Nel 2009 Povia arrivava secondo al Festival di Sanremo con “Luca era Gay“, sconcertante brano che raccontava la storia di Luca Di Tolve, eletto mister gay negli anni ’90 per poi “intraprendere un percorso di conversione, su base psicologica e religiosa“, che l’ha “aiutato a scoprire e a sanare le ferite di tanti anni prima, fino a riappropriarsi della sua identità sessuale“. Questo si legge sul suo sito ufficiale gestito insieme a sua moglie Terry (Angela Teresina Vitali), sposata nel 2008 e con la quale oggi organizza viaggi e pellegrinaggi a Medjugorie per “convertire” gli omosessuali. A darne notizia il quotidiano Domani, autore dello scoop.

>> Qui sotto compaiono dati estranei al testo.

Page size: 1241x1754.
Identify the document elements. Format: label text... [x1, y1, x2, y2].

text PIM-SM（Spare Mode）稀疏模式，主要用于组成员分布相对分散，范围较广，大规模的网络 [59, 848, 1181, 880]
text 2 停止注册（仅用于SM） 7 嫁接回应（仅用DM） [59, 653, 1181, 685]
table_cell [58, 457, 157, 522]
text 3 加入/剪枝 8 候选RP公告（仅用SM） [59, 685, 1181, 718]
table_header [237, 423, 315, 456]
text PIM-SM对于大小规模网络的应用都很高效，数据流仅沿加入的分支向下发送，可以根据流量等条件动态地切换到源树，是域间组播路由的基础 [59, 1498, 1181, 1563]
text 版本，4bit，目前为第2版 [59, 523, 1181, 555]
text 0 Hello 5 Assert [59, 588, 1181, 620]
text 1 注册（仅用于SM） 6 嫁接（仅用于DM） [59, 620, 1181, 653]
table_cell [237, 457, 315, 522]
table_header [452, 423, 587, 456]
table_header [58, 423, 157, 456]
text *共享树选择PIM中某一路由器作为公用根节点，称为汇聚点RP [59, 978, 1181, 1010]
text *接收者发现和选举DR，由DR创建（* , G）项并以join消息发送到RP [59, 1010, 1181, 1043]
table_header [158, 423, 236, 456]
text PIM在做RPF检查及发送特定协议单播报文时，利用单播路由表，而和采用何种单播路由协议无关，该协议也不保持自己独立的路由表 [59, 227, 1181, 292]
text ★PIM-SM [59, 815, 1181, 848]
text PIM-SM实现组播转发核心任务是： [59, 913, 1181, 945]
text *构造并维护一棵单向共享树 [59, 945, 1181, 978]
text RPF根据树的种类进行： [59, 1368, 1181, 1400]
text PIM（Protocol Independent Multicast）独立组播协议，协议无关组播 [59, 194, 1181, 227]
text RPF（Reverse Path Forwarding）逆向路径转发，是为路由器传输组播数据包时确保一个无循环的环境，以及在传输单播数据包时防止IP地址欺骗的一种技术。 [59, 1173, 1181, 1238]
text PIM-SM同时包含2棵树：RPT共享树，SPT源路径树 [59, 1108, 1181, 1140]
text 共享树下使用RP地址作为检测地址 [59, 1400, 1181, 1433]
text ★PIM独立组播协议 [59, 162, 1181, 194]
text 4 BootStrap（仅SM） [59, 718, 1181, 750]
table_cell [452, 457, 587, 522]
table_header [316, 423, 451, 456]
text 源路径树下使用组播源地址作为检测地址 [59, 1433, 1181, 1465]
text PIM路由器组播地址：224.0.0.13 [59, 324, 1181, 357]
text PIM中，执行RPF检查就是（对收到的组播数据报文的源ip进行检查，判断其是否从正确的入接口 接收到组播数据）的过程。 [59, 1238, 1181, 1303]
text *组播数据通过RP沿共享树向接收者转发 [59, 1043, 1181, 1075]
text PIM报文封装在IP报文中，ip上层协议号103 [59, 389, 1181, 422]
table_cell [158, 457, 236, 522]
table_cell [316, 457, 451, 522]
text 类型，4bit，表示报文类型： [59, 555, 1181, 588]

“Cura le tue ferite” è il gruppo di Luca Di Tolve che organizza queste trasferte “purificatrici” in Bosnia-Erzegovina. Luca e sua moglie affittano stanze della Casa Sacra Famiglia di Nazareth, offrendo corsi di cristoterapia a pagamento. Al centro dei propri seminari, come si legge su Domani, questa domanda: «Cosa si nasconde davvero dietro l’omosessualità?».

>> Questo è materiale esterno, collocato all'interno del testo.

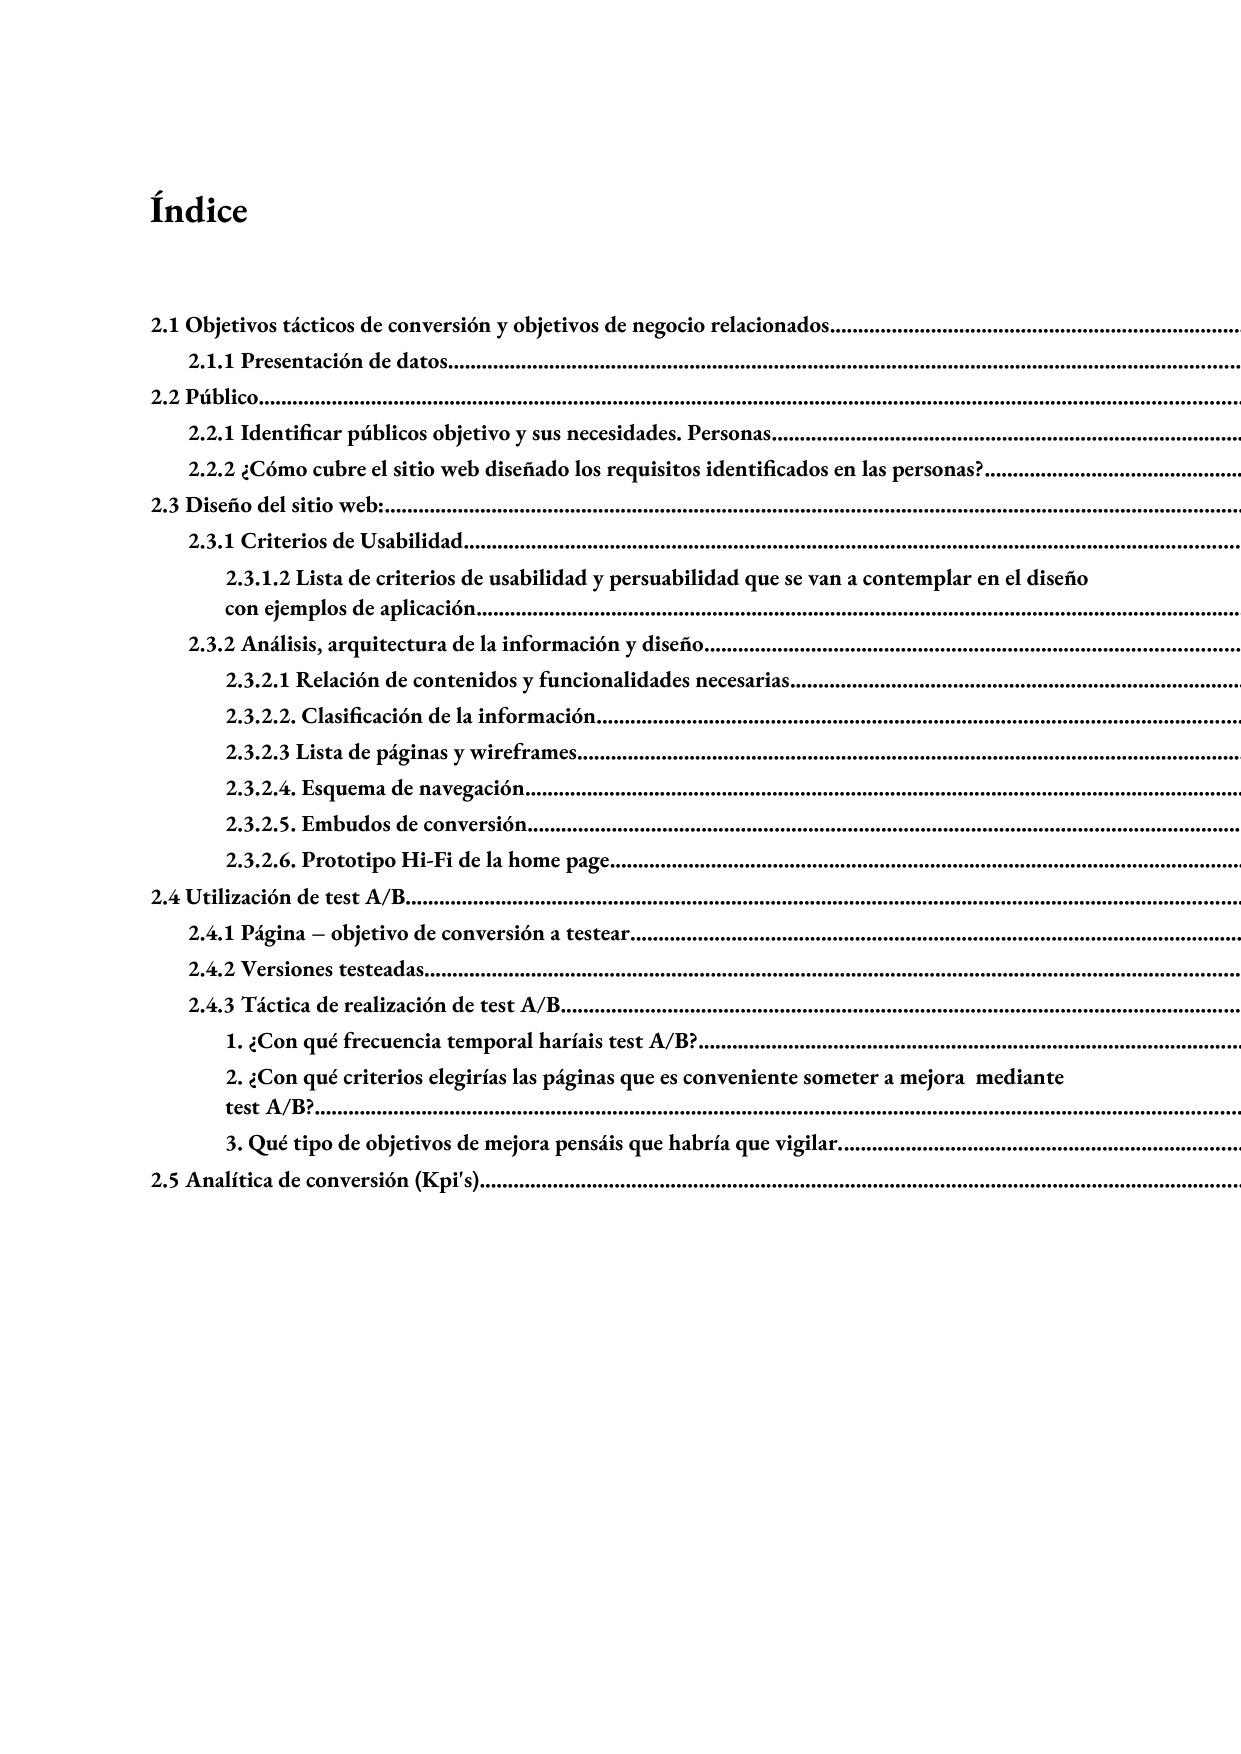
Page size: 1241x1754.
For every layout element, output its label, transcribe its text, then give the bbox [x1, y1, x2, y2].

text Índice [150, 184, 1090, 233]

325 euro il costo dell’intero pacchetto, in pensione completa, viaggio escluso.
Di Tolve e signora non parlano mai di “malattia o patologia”, dinanzi all’omosessualità, presentandosi solo e soltanto come “formatori”. Anzi, per prendere parte a questi corsi vengono fatti firmare documenti in cui si specifica che il seminario “non ha natura e/o scopi volti a trattamenti psichiatrici, psicoterapie o forme di consiglio“. È vietato registrare in qualsiasi forma gli incontri, specifica l’inchiesta di Domani.

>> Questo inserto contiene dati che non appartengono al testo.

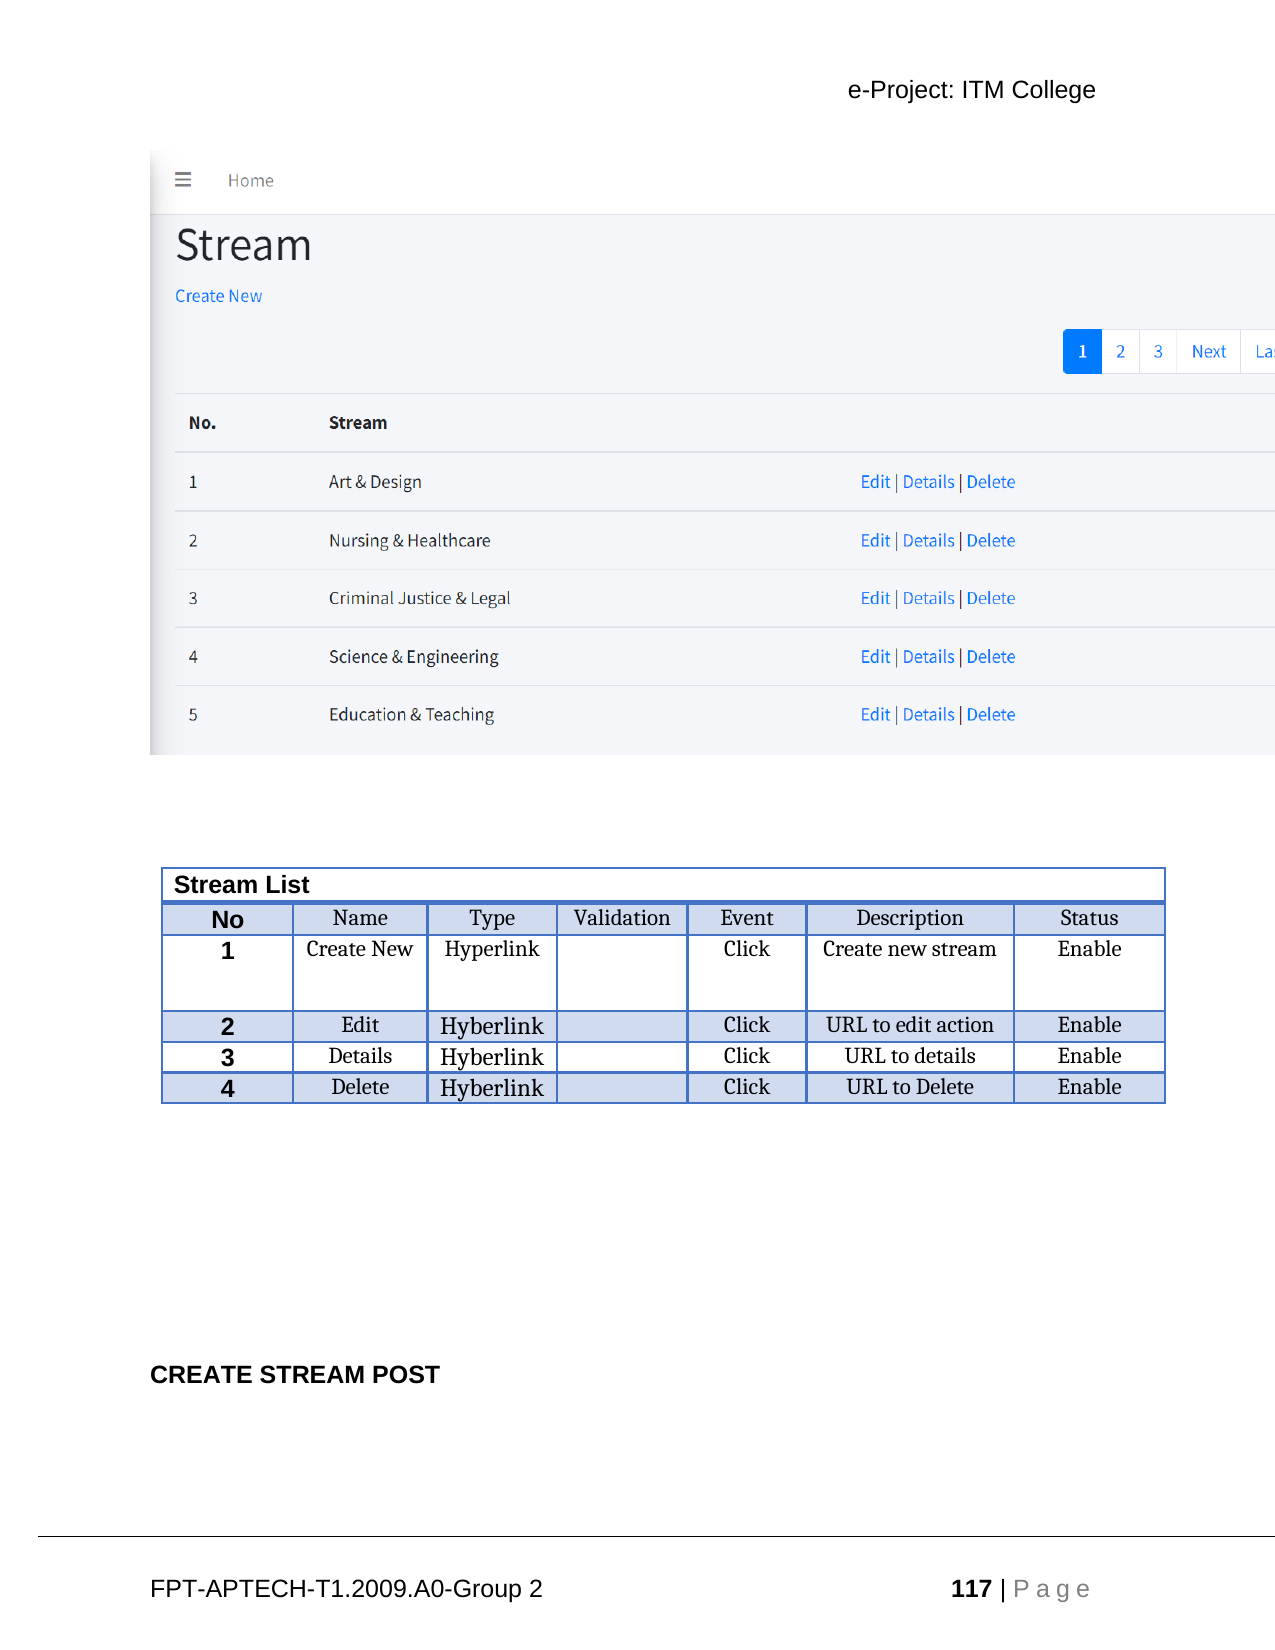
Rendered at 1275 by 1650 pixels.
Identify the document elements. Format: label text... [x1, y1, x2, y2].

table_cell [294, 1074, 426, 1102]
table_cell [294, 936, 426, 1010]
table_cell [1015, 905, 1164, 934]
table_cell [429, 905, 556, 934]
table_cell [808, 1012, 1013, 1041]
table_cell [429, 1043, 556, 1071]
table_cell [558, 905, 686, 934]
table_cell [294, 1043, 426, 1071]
subtitle CREATE STREAM POST [150, 1360, 1125, 1389]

In Italia, purtroppo, il dibattito politico sulle cosiddette “terapie riparative” non ha mai realmente preso forma. Nel 2016 l’ex senatore Lo Giudice avanzò una proposta per renderle illegali, ma non venne mai discussa.
Tra gli ultimi corsi ufficiali di Di Tolve e signora presenti sul loro sito ufficiale si trova quello “per superare i disagi relazionali e sessuali, personali e di coppia. Dipendenze emotive e affettive, abusi, depressione, pornografia, crisi di coppia, omosessualità“.
Un percorso di “CRISTOTERIA” per “guarire dalle ferite del cuore, per riscoprire la bellezza della propria identità in Cristo“. Testuale.
I percorsi di Cristoterapia, si legge sempre sul sito ufficiale, nascono “per guarire dalle ferite del cuore attraverso la preghiera. Per riscoprire la bellezza della propriaidentità in Cristo“, e sono rivolti “a tutti coloro che si sentono feriti interiormente, a chi ha dipendenze emotive e affettive, a chi dipende dalla pornografia, a chi ha subito abusi, a chi soffre di depressione, chi è in crisi di coppia o chi ha tendenze omosessuali”.
L’ultimo libro pubblicato da Di Tolve si intitola “Ero Gay. A Medjugorje ho ritrovato me stesso“. E anche un business con cui fare soldi insieme a sua moglie facendo leva sulla paura, sull’omofobia interiorizzata e sull’ignoranza.
Sul suo sito ufficiale si possono trovare i libri di Joseph Nicolosi, psicologo americano morto nel 2017 e da tutti considerato il guru delle terapie riparative. Titoli come “Omosessualità Maschile: un nuovo approccio”, “Omosessualità una guida per i genitori” e “Oltre l’omosessualità. Ascolto terapeutico e trasformazione”, oltre a “Riscoprirsi normali – Comprendere e guarire l’omosessualità” di Richard Cohen, “La scienza dice no. L’inganno del «matrimonio» gay” di Gerard Van den Aardweg e decine di altri scritti che guardano all’omosessuaità come ad un qualcosa da cui poter fuggire, guarire, moda passeggera da cancellare con un click.
Tutti i corsi di Di Tolve e signora si svolgono a Medjugorje, e sono tutti legati ad una sorta di “cura” dall’omosessualità.
Corsi “rivolti a tutti (non solo persone con pulsioni omosessuali) coloro che sono in difficoltà col proprio orientamento sessuale e per questo ne soffrono, a tutti gli uomini e le donne che vogliano riscoprire la bellezza della propria identità di maschio e di femmina“, si legge.
Sul suo blog, Luca Di Tolve “smaschera le falsità sul mondo gay”.
Nel 2020 attaccò il DDL Zan, perché “è una legge contro la libertà costituzionale, di pensiero, di opinione e di espressione, un bavaglio su noi ex gay”.